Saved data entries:

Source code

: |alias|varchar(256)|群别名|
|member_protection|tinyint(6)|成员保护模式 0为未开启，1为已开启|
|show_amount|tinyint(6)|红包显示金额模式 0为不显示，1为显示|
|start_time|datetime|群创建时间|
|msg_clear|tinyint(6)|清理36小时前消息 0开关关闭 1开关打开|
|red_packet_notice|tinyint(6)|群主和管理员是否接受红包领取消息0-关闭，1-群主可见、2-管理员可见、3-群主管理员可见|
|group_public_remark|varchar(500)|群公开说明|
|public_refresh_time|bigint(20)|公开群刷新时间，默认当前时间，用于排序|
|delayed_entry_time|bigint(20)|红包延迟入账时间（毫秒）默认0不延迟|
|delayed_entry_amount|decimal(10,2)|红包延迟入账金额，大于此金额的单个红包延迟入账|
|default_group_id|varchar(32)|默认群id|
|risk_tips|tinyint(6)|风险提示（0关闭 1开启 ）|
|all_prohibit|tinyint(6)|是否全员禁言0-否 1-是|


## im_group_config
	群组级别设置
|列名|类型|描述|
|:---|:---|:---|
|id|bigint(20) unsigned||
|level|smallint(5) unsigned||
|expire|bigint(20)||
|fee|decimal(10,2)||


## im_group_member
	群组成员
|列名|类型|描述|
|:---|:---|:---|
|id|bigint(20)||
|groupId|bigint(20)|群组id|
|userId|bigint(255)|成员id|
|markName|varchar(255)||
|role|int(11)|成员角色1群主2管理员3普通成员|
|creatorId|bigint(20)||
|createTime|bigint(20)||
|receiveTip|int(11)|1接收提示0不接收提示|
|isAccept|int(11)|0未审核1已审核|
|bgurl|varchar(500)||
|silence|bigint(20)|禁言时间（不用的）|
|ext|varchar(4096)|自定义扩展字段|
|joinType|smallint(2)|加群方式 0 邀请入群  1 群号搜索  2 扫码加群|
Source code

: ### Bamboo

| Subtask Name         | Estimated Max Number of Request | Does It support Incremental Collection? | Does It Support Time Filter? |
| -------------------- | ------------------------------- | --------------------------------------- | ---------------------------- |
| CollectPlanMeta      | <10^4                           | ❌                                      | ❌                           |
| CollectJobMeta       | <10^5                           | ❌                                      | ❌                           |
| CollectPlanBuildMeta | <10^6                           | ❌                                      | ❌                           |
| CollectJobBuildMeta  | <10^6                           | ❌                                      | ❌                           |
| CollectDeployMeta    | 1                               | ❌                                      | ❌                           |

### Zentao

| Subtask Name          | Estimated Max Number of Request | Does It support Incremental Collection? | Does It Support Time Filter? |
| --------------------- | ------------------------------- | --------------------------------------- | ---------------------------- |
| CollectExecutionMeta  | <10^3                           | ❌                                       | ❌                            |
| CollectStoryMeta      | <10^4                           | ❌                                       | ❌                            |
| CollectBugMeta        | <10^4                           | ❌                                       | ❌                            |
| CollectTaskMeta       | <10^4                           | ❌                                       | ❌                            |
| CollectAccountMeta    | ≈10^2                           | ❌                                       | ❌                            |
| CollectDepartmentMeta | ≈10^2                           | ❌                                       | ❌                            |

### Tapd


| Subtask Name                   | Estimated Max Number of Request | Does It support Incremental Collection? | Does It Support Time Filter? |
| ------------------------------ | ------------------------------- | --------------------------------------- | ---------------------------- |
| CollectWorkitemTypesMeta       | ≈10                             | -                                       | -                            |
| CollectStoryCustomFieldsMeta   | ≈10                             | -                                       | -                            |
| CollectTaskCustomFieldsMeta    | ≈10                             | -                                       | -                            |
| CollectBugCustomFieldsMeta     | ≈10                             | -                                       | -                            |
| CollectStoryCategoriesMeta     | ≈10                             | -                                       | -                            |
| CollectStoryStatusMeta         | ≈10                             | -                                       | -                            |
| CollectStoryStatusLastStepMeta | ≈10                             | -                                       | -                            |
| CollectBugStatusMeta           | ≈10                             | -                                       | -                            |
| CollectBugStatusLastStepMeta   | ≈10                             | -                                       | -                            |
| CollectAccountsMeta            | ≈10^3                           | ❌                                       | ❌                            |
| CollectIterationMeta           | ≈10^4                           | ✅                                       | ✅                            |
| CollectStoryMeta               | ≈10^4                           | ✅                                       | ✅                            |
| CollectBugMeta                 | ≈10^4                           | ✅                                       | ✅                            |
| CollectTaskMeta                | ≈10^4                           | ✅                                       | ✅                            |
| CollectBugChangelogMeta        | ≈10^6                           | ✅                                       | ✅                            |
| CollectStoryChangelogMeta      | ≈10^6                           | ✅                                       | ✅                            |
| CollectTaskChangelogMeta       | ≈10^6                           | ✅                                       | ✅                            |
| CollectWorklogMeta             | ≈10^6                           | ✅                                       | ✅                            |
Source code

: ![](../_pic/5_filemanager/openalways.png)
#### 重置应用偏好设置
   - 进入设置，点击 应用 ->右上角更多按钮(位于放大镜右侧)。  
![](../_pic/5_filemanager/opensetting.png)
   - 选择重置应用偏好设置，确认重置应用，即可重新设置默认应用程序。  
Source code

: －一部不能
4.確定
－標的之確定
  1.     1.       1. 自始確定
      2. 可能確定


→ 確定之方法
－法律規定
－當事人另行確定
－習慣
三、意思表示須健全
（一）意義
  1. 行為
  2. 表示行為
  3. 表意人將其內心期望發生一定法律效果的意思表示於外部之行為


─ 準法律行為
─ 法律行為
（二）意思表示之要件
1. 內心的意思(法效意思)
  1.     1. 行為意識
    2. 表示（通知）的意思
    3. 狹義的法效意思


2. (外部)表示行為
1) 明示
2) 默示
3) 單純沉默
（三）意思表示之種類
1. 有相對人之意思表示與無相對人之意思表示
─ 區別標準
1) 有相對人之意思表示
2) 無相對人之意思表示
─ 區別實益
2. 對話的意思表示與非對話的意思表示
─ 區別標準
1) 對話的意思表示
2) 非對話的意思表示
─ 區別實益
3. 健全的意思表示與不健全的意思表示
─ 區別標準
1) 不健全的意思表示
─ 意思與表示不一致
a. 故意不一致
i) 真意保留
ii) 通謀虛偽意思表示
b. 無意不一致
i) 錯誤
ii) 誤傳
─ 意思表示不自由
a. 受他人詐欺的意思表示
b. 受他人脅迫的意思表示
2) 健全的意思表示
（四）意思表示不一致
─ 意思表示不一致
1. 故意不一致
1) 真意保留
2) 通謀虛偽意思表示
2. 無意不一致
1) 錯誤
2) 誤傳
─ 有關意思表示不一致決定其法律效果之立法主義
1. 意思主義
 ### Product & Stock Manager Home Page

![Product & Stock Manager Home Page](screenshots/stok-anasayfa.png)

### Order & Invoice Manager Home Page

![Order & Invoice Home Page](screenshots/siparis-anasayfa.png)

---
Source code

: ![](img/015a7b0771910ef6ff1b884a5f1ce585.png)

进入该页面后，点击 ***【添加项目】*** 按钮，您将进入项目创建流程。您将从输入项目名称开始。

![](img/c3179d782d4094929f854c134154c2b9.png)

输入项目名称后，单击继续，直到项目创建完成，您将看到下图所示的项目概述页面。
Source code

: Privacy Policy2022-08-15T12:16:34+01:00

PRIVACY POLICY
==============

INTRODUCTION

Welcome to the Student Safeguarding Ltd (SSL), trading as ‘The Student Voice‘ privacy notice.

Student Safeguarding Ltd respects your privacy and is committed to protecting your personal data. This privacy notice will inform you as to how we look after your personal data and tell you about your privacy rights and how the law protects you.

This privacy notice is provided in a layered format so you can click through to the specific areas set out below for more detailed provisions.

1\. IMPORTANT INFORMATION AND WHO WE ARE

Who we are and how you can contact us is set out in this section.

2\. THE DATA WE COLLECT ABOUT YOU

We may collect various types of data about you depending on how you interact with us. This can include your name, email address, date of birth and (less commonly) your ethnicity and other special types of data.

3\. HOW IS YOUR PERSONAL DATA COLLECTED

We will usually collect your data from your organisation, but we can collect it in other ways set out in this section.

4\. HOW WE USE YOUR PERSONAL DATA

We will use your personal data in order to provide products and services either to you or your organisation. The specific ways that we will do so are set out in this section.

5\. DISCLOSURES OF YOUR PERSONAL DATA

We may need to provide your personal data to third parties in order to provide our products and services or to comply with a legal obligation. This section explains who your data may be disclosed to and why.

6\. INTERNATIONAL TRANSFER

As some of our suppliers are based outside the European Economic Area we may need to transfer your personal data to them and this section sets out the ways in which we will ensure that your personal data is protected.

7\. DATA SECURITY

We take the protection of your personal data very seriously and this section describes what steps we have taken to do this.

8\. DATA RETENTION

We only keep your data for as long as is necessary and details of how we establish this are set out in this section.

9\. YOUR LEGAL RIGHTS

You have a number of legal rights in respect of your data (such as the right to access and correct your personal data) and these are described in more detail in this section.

__What is expected__
Pull out the lines above in which the word "bigint" appears.

__Output for this task__
|public_refresh_time|bigint(20)|公开群刷新时间，默认当前时间，用于排序|
|delayed_entry_time|bigint(20)|红包延迟入账时间（毫秒）默认0不延迟|
|id|bigint(20) unsigned||
|expire|bigint(20)||
|id|bigint(20)||
|groupId|bigint(20)|群组id|
|userId|bigint(255)|成员id|
|creatorId|bigint(20)||
|createTime|bigint(20)||
|silence|bigint(20)|禁言时间（不用的）|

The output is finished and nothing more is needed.